Dall’avvio dell’iniziativa, calcola l’Onu, dal Mar Nero è stato possibile esportare 24,1 milioni di tonnellate di grano e mais. È l’unico ambito in cui in questi mesi di guerra Mosca e Kiev hanno trovato un’intesa, per scongiurare una crisi globale e raffreddare i prezzi. Un accordo parallelo riguarda le esportazioni russe: ma ai colloqui di Ginevra Serghej Vershinin, viceministro russo degli Esteri, ha fatto notare che grano e fertilizzanti russi – sia pure esenti dalle sanzioni occidentali – continuano a imbattersi nelle restrizioni che regolano pagamenti, assicurazioni, trasporti. Mosca ha sempre insistito per vincolare il proprio via libera a un allentamento del regime sanzionatorio: «Le nostre prossime decisioni – ha detto Vershinin a Ginevra – dipenderanno da progressi tangibili nella normalizzazione delle nostre esportazioni agricole: non a parole ma nei fatti».
L’adattamento dell’economia russa a una guerra che un commentatore, Maxim Trudoljubov, ha definito «il nuovo normale» per Vladimir Putin, sarà giovedì al centro del primo “faccia a faccia” tra il presidente e una delle principali espressioni del business nazionale: i dirigenti dell’Unione russa degli industriali e degli imprenditori (RSPP). Il loro precedente incontro risale al 24 febbraio 2022, poche ore dopo l’annuncio dell’intervento in Ucraina.

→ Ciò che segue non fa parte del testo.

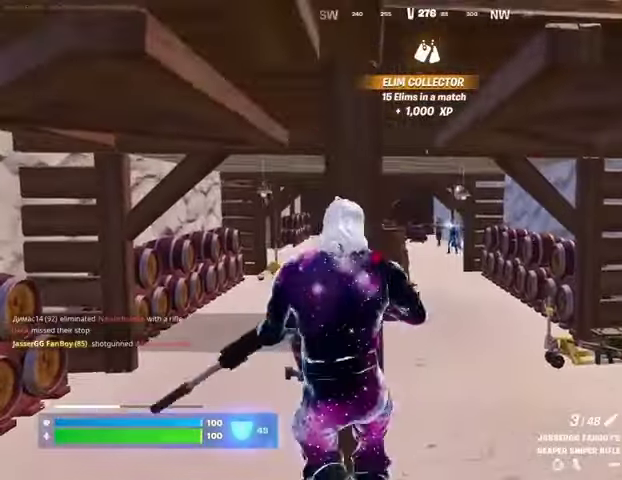
{"buttons": ["L2"], "left_stick": "center", "right_stick": "center", "events": [[267, "left_stick", "down-right"], [400, "L2", "down"], [467, "left_stick", "center"]]}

«Nel corso di quest’anno – diceva qualche settimana fa una fonte riportata dal quotidiano economico Vedomosti – il mondo del business ha visto accumularsi interrogativi che hanno bisogno di un dialogo diretto con il potere». Gli industriali sono un po’ come tra due fuochi: da una parte fanno fronte a sanzioni senza precedenti che limitano i canali finanziari e logistici, le possibilità di rifornimento per componenti e tecnologie, l’accesso ai mercati tradizionali. Dall’altra parte, lo Stato in cerca di risorse per finanziare lo sforzo bellico ha fatto capire che chiederà all’industria un contributo maggiore.
Si ipotizzano imposte “una tantum”, trasferimenti produttivi a sostegno dell’industria militare. In cambio, il Cremlino potrebbe accettare di alleggerire le pene previste per i reati economici. «Le sanzioni le abbiamo affrontate – spiegava su Vedomosti Anatolij Aksakov, membro del board di RSPP e presidente della commissione parlamentare per i mercati finanziari -, ora la questione più importante è come costruire il Paese nelle nuove condizioni».